Our central operational headquarters for Europe and the North and South Americas will be based in Lithuania. From here, we will provide services for the whole of Europe and North Americas. We made this decision after considering the flexibility of the Bank of Lithuania, the speed of the EMI licence issuance, the excellent specialists in the country’s labour market and, last but not least – the operational costs. Having taken all of these factors into account, we see that Lithuania is the most competitive country for fintech companies.
A rapidly-growing Singapore-headquartered start-up financial technology firm, InstaReM, will provide international money transfer services in Europe from Vilnius. The Bank of Lithuania issued an approval today for the Electronic Money Institution (EMI) licence to the company. InstaReM plans to employ 25 Information Technology and Customer Service specialists by the end of the year and gradually build up its team in Lithuania.

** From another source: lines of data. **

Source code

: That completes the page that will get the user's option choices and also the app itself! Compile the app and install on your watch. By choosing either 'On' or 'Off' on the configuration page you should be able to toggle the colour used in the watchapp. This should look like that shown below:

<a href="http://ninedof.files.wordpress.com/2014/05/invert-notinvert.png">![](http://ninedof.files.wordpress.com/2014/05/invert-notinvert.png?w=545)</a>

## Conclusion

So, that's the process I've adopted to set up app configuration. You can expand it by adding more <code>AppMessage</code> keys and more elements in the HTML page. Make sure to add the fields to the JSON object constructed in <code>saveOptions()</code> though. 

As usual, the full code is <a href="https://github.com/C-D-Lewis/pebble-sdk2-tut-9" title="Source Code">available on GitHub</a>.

Searching for the most suitable location for investments, the representatives of the company considered the benefits of London as one of the key financial hubs in Europe, as well as many other countries in continental Europe.
Currently, the company provides services to individuals and businesses in Australia, Singapore, Hong Kong, Canada, India and Malaysia. The EMI licence issued by the Bank of Lithuania will allow operations in the common market of the European Union by passporting through the SEPA region. Moreover, in early 2018, InstaReM plans to apply for a specialised bank licence.
InstaReM has developed a strong internal training programme and aims to employ university graduates as well as experienced specialists. InstaReM foresees that a quarter of its employees will work in one of its major offices in Vilnius. Established in 2014, the company currently employs more than 100 staff.
“For several years, Lithuania has been working to improve the start-up ecosystem, providing more opportunities to young Lithuanian companies as well as rapidly growing new businesses from abroad. We have successful start-ups that have moved to Lithuania from neighbouring countries such as Russia or Belarus, but start-ups from Asia turn a new page in the history of the ecosystem,” said Minister of Economy Mindaugas Sinkevičius.
“In the sector of international financial transfers, Lithuania has discovered a market and shortly thereafter bridges of financial flows have appeared via Lithuania between the European Union and Israel, China and Singapore. The establishment of this company will make us part of an even bigger transatlantic network. Nevertheless, in the future, Lithuania should expand its range of specialisations in the fintech sector, which is rapidly attracting the interest of investors,” said Mantas Katinas, managing director of the investment promotion agency Invest Lithuania.
InstaReM is South East Asia’s largest digital cross-border payments company processing over 2 million transactions annually. The firm plans to invest approximately 3 million euros in its European operations over the next two years. InstaReM recently raised US$13 million from leading investors in Asia to fuel its expansion.